I have an HP Pavillion 23fi monitor which I've been using with my old Thinkpad X201 via the VGA port. It drives the monitor at 1920×1080 (60.0 Hz) and everything looks sharp and nice.

Now that I have the retina MacbookPro, I've connected it to the monitor using a Belkin HDMI to HDMI cable. It looks symmetric. I've put one end into the macbooks HDMI port and the other end into the monitors HDMI port. The MacBook detects it fine (understands that it's is a HP 23fi) and I can see stuff on the screen.

Now, the problems start. I want the laptop retina screen to be turned off and the external HP monitor to be driver at 1920×1080 (60.0 Hz). If both the laptops are plugged in, I can simply change the input terminal on the monitor and use them both conveniently. With Debian, I run this on the terminal and everything works fine.

xrandr --output VGA1 --mode 1920x1080

which basically tells the external monitor (VGA1) to run at 1920×1080. After that, I usually run

xrandr --output LVDS1 --off

which shuts off my laptop screen.

I want to do something like this with the mac but have hit some problems. I can set the built-in retina display to say "Best for HP 23fi" under system preferences. With the HP23fi, I set "Resolution" to "Best for HP 23fi", Rotation to "standard" , Refresh rate to "60 Hz (NTSC)" and underscan to "more" (without which, I can't see the entire screen).

Source data

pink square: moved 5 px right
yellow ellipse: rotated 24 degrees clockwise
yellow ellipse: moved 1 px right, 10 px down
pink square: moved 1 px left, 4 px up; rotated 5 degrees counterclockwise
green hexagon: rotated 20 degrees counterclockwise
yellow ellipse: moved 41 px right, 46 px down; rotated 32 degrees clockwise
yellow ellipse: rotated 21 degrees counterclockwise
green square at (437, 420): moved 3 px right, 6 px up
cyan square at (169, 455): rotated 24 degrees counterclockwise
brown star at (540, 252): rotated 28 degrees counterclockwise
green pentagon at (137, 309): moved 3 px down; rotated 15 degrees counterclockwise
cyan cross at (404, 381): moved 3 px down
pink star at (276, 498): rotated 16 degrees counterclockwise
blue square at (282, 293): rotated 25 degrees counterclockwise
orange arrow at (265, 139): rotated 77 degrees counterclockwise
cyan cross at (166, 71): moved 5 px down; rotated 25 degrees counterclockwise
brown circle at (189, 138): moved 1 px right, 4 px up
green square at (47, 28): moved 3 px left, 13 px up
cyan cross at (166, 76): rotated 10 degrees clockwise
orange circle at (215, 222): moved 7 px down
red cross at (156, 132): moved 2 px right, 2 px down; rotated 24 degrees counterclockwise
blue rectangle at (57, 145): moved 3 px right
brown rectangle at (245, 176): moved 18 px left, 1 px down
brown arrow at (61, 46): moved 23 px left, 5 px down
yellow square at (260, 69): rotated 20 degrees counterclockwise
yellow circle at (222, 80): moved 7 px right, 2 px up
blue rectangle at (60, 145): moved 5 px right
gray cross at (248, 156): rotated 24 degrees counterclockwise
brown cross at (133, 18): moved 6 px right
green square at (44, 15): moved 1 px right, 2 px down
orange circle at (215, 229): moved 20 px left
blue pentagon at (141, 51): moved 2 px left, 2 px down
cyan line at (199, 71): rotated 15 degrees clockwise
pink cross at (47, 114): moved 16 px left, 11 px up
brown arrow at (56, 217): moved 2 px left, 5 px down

Task brief
Please carry on the HP monitor post from where it stops. The listing has nothing to do with the HP monitor post.

Task response
This "works" but the fonts on the screen are blurry and I can't really use anything. I'm not familiar with how the retina display affects things but I'd like the external monitor to be driven at top resolution and get output similar what I'm getting with the Debian laptop. How exactly do I do this?

There might be bits of relevant information I'm missing since I'm not familiar with the platform.

Best Answer

I just bought one and had the same problem - blurry fonts on 2014 RMBP & had to adjust the underscan to fit the image on the screen.

Fixed by

  1. turning off Overscan in the monitor menu Image Control > Custom Scaling > Overscan > Off and
  2. turning off Underscan in the System Preferences > Display menu.